Don't try to go off opioids cold turkey, on your own. That's a recipe for failure and puts you at risk of serious health consequences. If you've become dependent on opioids or prefer to stop using them, ask your doctor to help you taper off. There are many nonopioid alternatives to help you manage your pain.

Vivien Williams: Opioid painkiller addiction can destroy lives. The CDC reports that in 2014, 2 million Americans abused or were dependent on painkillers, such as hydrocodone, oxycodone and methadone.

Mike Hooten, M.D. (Anesthesiology, Mayo Clinic): The most important first step is recognizing you have a problem.

Vivien Williams: Mayo Clinic pain management specialist Dr. Mike Hooten says the second step is to talk to the doctor who prescribed the medication.

Michael Hooten, M.D.: The medication, under medical direction, can be gradually tapered and then at the same time, other pain therapies can be introduced if needed. And, finally, you need to be referred to the appropriate addiction specialist.

Vivien Williams: Dr. Hooten says breaking free from opioids is not easy. But, unlike alcohol withdrawal, which can be life threatening, …

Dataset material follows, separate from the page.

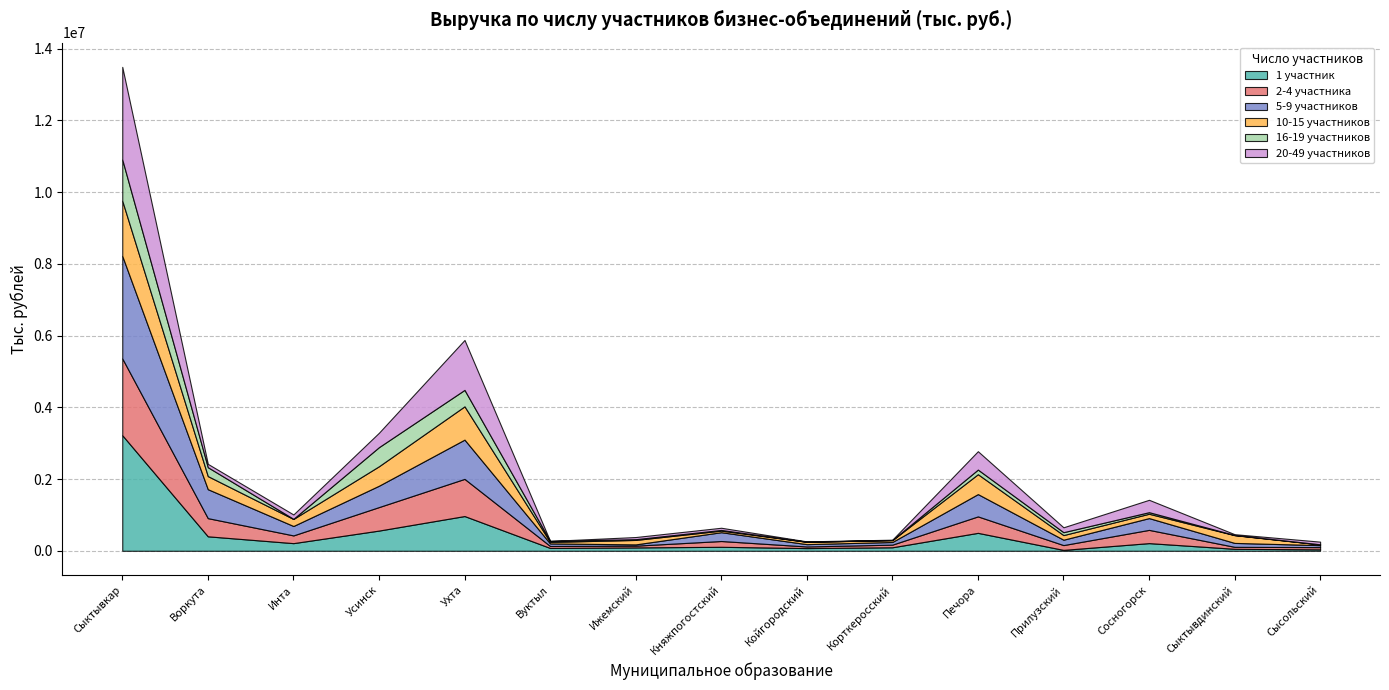

What position from the right is Инта?

13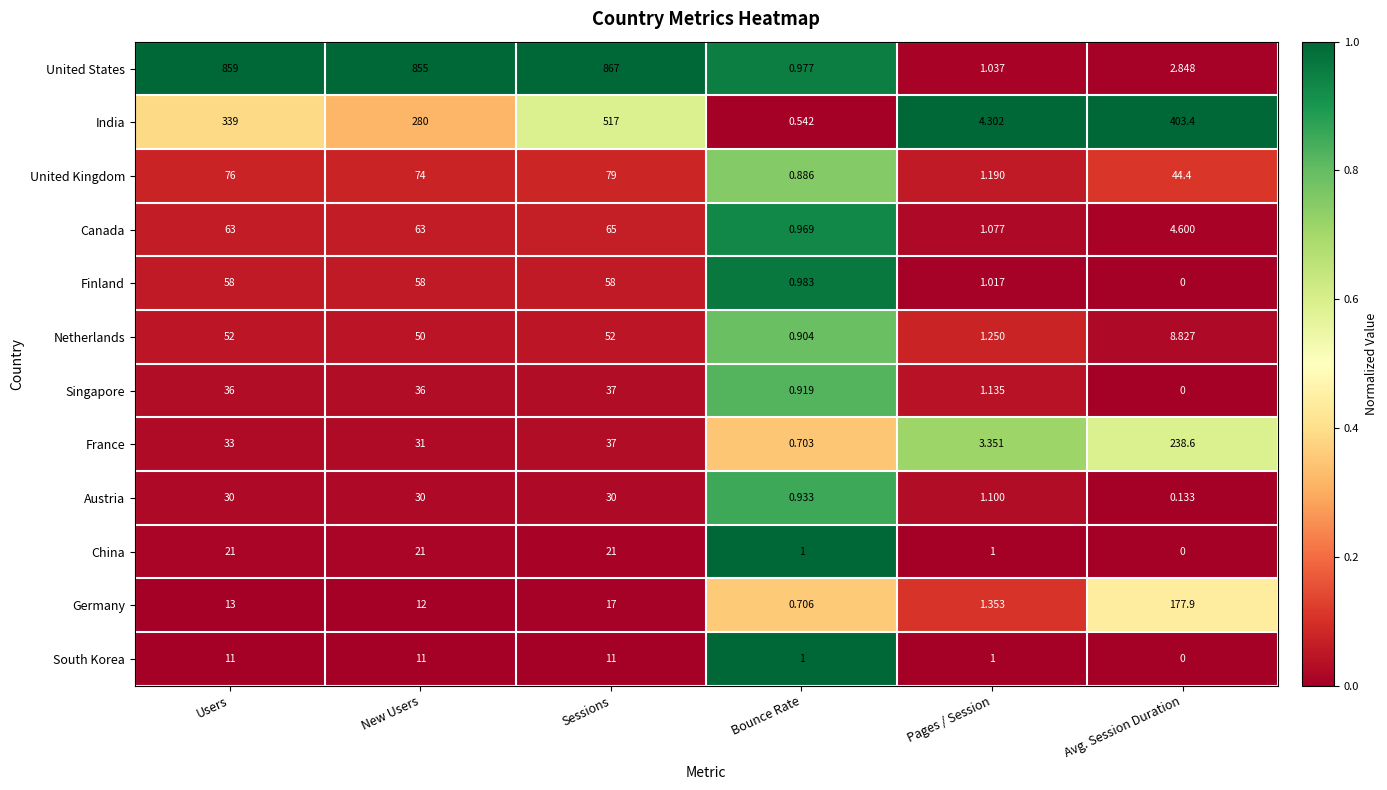

Which series has the largest range (max minus min)?

United States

Michael Hooten, M.D.: Acute opioid withdrawal is a non-lethal syndrome. It's very, very uncomfortable, but not necessarily associated with death.

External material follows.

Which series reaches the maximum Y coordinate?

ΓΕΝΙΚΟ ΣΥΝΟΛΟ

Vivien Williams: Every day 78 people die from an opioid overdose. Experts urge anyone who is addicted to get help. It can save your life. For the Mayo Clinic News network, I'm Vivien Williams.

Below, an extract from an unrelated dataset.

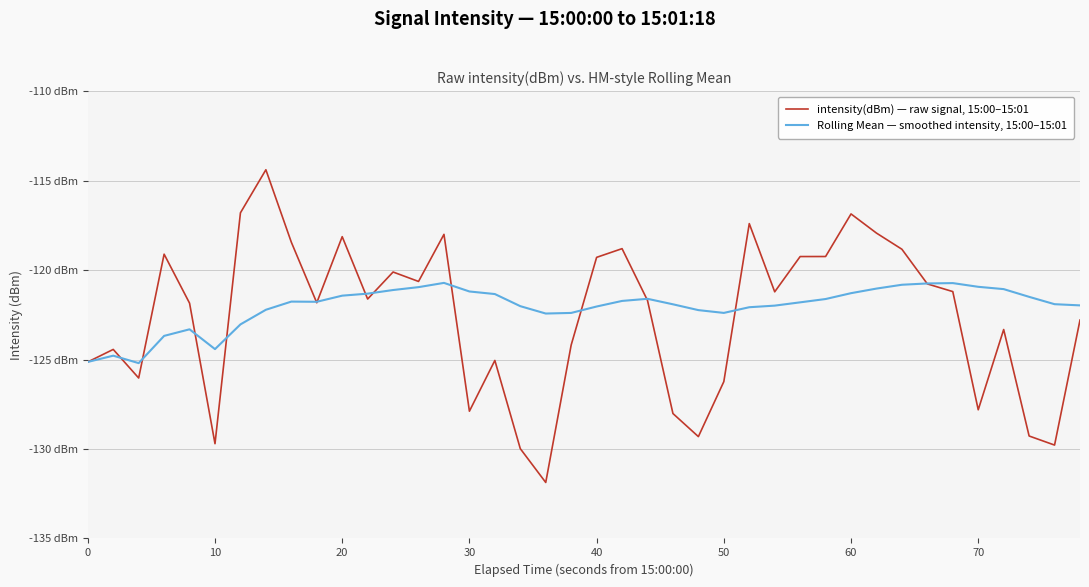

Which series has the largest range (max minus min)?

intensity(dBm) — raw signal, 15:00–15:01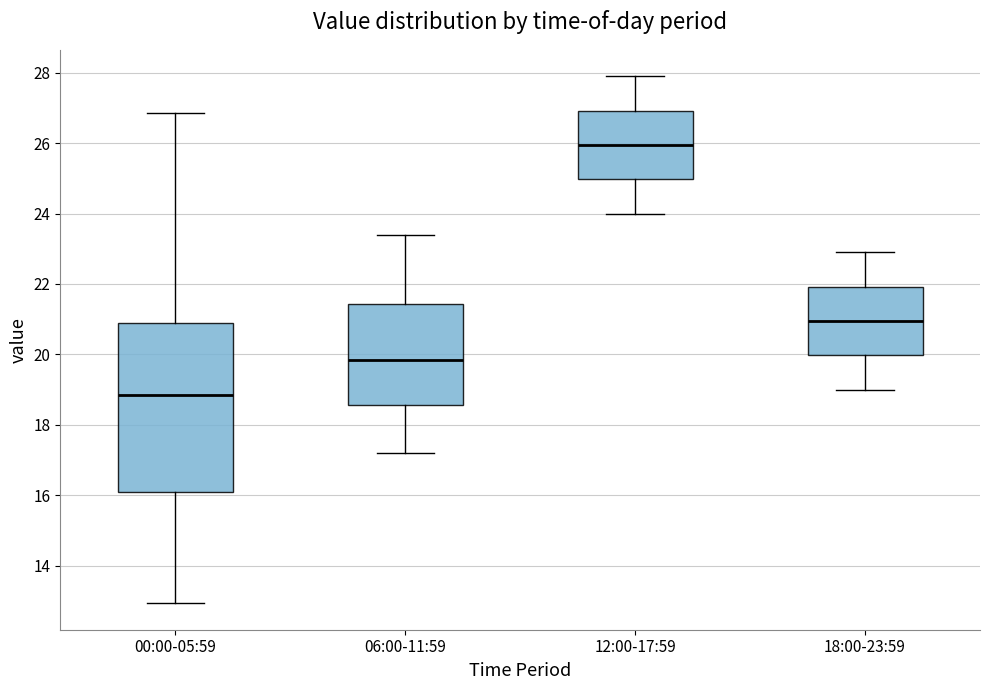

Which box is the tallest, from its lower edge to its upper edge?

00:00-05:59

Mike Hooten, M.D. (Anesthesiology, Mayo Clinic): Any prescription medication should never be shared, especially opioids.

Vivien Williams: Mayo Clinic pain management expert Dr. Mike Hooten gives two big reasons why you should not share opioid pain medication.

Mike Hooten, M.D.: They are dangerous. They could have adverse effects that the individuals may not even recognize.

Vivien Williams: Plus, sharing opioids is against the law.

Vivien Williams: A study shows 1 out of 5 people who were prescribed opioids shared them, mostly to help friends or family with pain. And almost half of the people in the study did not know what to do with leftover pills.

Mike Hooten, M.D.: My recommendation to patients is if there's any medication left over at all, it needs to be disposed of. It needs to be out of the house. This is not a medication you want sitting in the cabinet for some use in the future.

Vivien Williams: Dr. Hooten says rules about medication disposal vary state by state. Check out to find out how to get rid of medication safely. For the Mayo Clinic News Network, I'm Vivien Williams.

Vivien Williams: How many opioid painkiller prescriptions are written in the US every year? More than 250 million. An estimated 4% of adults are being treated with opioids for chronic non-cancer pain, typically back pain and musculoskeletal pain.

Michael Camilleri, M.D. (Gastroenterology, Mayo Clinic): We know that about 40 to 80 percent of people who receive opioids develop G.I. symptoms, and the most common G.I. symptom is constipation.

Vivien Williams: Mayo Clinic Dr. Michael Camilleri says being constipated is not dangerous, but it can be very uncomfortable.

Michael Camilleri, M.D.: Sometimes that discomfort can be interpreted as abdominal pain.

Vivien Williams: Prompting people to increase their dose, making the situation worse.

Michael Camilleri, M.D.: The two main reasons why opioids cause constipation are, first, the opioid kind of paralyzes the nerves and muscles.

Vivien Williams: Second, they rev up your intestines to absorb excess liquid. So, what can you do about it? Eat fiber-rich foods, drink water and, if need be, try an over-the-counter laxative, even if you are prescribed opioids for a short period, like after an injury, fracture or operation. For severe cases, prescription medication may help.

Vivien Williams: Dr. Camilleri says the best remedy is to work with your health care provider to find alternatives to opioids. For the Mayo Clinic News Network, I'm Vivien Williams.